#### [Text provided]
When a week has two numbers
Published: 1/4/2013 2:28:40 PM
The other day I was getting indications that one of my applications was behaving strangely. Without getting too techinical about it, it seemed like the application had lost data. Losing data is never good, so I had to find and fix the issue quickly.
An integral part of the application is week numbers. When the user logs on, the current week number is calculated by passing the date of the last Monday (unless its Monday today, then today's date are passed in) to the Calendar.GetWeekOfYear() method. The application then assumes that the week number is the same for the rest of the days of the week, which is a valid assumption according to week rules in Sweden (which are based on the ISO 8601 standard).
This logic should work fine on most situations, but given that the problem occurred on the week of New Year's Eve I suspected that it could be related to the week calculation. In my code I have an extension method that calculates the week number like this:
public static int GetWeekNumber(this DateTime date)

#### [Problems to work on]
a – Answer these questions from the post on week numbers, one answer per line:
(i) Which method is given the date of the last Monday to calculate the current week number?
(ii) During which week did the problem occur?
(iii) Which standard are the week rules in Sweden based on?
b – In one to three sentences, explain why the author of the post on week numbers suspected the week calculation was behind the problem.
c – Retype the part of the post on week numbers starting with "This logic should" and going on through "GetWeekNumber(this DateTime date)".

#### [Provided records]
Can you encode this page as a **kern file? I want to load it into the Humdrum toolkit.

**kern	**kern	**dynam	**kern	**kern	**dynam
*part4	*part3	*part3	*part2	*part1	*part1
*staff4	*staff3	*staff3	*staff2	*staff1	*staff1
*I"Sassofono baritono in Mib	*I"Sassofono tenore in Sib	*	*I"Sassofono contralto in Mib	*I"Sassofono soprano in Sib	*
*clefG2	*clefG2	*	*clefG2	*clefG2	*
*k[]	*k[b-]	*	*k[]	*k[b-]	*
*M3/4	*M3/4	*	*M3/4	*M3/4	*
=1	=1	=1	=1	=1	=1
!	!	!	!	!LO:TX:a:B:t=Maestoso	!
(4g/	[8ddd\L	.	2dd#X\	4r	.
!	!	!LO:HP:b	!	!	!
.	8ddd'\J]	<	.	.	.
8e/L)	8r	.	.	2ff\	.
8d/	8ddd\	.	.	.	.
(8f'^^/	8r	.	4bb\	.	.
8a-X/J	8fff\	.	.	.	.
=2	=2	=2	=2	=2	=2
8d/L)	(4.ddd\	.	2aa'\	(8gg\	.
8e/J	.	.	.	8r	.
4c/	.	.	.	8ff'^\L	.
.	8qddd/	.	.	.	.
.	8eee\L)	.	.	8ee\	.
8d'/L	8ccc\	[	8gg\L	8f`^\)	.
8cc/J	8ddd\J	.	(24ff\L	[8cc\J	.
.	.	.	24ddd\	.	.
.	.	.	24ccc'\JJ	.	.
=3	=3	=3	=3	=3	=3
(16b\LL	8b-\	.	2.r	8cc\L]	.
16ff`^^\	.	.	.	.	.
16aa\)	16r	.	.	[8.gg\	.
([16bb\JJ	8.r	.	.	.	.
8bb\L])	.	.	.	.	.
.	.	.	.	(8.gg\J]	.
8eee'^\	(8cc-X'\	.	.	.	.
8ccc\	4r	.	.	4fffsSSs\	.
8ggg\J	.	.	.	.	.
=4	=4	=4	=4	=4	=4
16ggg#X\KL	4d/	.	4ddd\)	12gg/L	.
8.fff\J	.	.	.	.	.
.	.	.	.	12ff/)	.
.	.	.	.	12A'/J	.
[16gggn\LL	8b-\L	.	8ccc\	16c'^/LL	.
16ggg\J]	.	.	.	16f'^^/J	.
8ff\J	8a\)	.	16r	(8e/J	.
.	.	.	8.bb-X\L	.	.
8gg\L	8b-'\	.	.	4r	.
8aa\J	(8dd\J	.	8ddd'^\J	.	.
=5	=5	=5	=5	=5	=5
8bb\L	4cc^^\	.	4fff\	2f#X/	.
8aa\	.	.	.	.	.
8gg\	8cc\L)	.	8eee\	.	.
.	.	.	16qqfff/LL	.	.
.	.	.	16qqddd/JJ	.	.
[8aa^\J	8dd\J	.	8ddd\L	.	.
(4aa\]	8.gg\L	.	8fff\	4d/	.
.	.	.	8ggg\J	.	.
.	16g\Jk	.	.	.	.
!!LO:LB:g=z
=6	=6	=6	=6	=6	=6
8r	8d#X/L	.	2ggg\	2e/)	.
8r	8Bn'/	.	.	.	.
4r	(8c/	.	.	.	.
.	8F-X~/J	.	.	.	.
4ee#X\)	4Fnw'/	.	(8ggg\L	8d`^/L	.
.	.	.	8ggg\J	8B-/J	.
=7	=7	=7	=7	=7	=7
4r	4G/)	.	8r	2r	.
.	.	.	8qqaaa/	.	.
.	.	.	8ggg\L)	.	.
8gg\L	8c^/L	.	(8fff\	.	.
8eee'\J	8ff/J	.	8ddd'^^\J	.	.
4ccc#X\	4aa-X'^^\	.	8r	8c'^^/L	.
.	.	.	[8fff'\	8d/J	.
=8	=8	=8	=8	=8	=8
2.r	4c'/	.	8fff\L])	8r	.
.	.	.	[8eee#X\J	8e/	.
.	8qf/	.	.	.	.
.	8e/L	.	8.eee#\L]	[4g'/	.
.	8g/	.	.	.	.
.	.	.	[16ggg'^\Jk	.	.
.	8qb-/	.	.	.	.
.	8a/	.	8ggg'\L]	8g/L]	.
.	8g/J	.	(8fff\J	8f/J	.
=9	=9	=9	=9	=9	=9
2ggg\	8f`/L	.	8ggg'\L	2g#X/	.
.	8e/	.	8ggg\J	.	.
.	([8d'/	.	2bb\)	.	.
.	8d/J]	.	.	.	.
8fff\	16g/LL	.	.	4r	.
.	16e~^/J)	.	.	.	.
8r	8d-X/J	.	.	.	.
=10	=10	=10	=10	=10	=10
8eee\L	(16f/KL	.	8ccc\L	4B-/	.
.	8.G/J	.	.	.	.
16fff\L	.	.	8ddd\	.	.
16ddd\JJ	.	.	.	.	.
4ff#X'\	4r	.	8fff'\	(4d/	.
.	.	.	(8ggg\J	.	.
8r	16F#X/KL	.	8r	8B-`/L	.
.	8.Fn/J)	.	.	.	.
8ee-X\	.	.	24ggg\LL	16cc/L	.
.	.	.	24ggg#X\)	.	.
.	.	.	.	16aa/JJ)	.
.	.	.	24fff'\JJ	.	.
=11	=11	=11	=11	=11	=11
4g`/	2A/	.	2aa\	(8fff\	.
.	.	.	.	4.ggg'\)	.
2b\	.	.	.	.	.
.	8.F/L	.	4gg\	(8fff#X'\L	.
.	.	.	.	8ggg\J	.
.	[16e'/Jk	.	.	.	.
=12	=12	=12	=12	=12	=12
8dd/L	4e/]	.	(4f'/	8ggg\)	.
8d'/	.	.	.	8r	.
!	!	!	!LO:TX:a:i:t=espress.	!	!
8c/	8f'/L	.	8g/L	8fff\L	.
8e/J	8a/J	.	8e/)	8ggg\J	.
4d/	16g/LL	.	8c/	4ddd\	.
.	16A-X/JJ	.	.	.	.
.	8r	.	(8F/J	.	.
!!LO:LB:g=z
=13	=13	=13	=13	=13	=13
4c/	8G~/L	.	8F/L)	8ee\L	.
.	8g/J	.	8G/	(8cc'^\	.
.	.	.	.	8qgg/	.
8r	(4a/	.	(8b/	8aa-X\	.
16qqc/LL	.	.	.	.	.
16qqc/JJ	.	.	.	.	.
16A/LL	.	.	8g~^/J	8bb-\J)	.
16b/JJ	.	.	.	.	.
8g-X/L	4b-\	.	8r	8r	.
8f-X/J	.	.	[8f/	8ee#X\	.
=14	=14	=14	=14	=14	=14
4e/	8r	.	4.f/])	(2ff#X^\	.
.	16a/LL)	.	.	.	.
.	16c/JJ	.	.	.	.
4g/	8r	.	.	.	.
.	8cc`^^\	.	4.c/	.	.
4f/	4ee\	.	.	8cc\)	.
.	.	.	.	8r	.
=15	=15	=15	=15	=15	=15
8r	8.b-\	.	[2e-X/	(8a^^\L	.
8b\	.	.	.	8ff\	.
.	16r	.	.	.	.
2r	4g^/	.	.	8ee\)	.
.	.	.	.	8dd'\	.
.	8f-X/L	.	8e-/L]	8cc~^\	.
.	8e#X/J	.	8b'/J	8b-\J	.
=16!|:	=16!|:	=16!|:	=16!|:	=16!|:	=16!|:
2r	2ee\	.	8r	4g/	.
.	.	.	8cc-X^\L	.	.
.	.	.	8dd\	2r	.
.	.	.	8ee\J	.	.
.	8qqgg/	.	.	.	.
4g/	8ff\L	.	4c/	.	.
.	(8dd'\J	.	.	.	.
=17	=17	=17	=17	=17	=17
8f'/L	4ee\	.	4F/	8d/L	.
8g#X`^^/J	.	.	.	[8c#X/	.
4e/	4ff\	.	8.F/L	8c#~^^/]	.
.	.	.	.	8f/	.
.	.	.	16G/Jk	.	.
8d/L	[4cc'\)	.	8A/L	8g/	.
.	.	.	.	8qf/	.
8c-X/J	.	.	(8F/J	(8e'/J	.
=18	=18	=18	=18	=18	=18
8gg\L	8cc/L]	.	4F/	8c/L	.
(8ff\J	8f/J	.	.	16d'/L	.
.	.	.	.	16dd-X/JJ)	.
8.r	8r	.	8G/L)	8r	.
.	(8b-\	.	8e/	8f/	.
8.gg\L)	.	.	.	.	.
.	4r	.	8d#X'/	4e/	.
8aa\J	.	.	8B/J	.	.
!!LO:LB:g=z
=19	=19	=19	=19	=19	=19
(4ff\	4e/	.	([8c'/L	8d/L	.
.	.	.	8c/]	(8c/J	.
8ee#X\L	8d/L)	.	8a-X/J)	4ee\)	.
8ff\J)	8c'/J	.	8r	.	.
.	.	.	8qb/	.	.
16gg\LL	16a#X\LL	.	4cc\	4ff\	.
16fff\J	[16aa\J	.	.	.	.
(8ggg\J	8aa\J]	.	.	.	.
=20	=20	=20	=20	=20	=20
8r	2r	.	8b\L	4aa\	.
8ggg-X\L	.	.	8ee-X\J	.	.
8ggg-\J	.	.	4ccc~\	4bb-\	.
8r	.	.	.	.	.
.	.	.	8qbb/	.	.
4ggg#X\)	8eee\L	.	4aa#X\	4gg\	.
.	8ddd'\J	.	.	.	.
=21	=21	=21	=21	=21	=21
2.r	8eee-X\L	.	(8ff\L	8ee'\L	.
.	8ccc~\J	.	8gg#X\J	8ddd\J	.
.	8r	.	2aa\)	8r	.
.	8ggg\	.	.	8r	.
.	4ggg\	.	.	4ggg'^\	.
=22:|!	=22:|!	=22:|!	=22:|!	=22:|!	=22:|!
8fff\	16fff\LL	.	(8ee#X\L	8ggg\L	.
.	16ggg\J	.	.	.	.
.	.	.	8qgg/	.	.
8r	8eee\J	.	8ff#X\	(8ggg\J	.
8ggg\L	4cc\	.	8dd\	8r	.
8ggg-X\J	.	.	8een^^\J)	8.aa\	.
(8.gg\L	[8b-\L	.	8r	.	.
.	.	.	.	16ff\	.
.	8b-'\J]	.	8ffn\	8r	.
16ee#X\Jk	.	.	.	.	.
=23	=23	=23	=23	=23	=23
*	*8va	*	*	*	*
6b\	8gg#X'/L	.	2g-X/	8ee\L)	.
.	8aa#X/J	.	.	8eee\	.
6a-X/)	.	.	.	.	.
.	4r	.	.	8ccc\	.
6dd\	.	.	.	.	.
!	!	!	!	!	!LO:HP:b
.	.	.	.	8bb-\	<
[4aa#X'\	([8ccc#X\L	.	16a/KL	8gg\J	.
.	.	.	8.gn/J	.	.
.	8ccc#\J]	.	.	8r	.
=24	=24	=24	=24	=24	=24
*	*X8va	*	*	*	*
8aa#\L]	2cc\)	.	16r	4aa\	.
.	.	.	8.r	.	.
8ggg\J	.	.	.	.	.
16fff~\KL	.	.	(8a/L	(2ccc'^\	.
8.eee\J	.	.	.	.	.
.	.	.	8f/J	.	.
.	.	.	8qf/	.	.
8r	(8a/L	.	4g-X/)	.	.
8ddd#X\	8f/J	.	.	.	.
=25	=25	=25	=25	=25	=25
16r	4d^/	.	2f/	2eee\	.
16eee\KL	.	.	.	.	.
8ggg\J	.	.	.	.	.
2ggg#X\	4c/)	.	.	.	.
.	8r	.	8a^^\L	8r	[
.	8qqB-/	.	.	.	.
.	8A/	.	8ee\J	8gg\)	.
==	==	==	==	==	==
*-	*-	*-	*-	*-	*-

#### [Task-by-task outputs]
a –
(i) Calendar.GetWeekOfYear()
(ii) The week of New Year's Eve
(iii) ISO 8601

b – The problem occurred during the week of New Year's Eve. That timing made the author suspect the week number calculation.

c –
This logic should work fine on most situations, but given that the problem occurred on the week of New Year's Eve I suspected that it could be related to the week calculation. In my code I have an extension method that calculates the week number like this:
public static int GetWeekNumber(this DateTime date)